• Aim of the task: Pick out every line of the listing below that contains the word "even", and copy each one. Case counts.

• Given entries:

————————

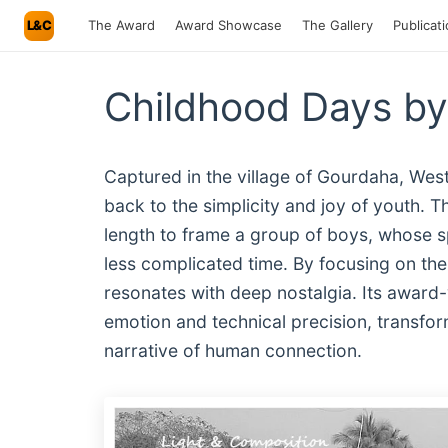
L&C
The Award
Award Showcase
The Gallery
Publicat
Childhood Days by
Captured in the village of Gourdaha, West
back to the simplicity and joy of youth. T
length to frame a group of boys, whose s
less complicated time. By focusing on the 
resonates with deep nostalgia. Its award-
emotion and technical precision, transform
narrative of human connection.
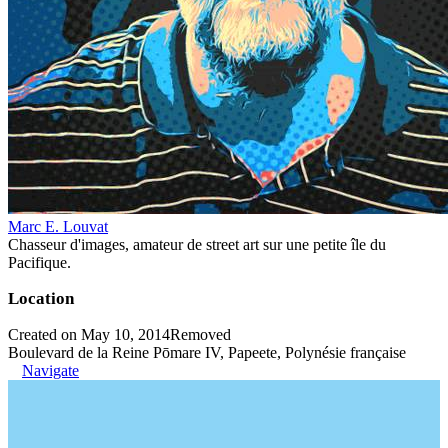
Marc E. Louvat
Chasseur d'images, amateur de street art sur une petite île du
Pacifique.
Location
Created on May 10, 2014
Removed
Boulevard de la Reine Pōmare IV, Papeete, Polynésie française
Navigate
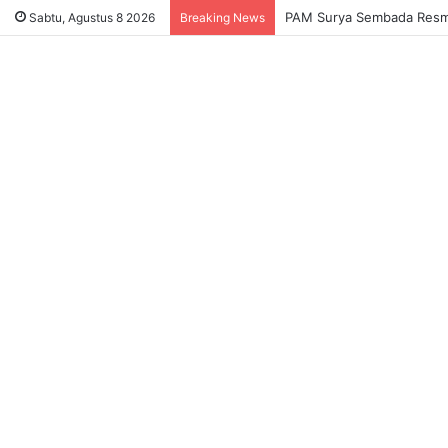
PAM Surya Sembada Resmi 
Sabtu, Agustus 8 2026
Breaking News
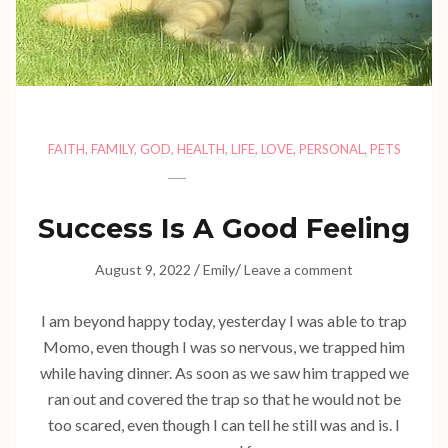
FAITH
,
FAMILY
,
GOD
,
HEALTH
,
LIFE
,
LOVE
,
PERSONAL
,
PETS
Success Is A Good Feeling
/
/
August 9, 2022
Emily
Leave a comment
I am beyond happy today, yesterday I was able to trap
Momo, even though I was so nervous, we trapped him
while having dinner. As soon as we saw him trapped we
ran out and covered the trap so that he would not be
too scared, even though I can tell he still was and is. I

————————

• Result of the exercise:
Momo, even though I was so nervous, we trapped him
too scared, even though I can tell he still was and is. I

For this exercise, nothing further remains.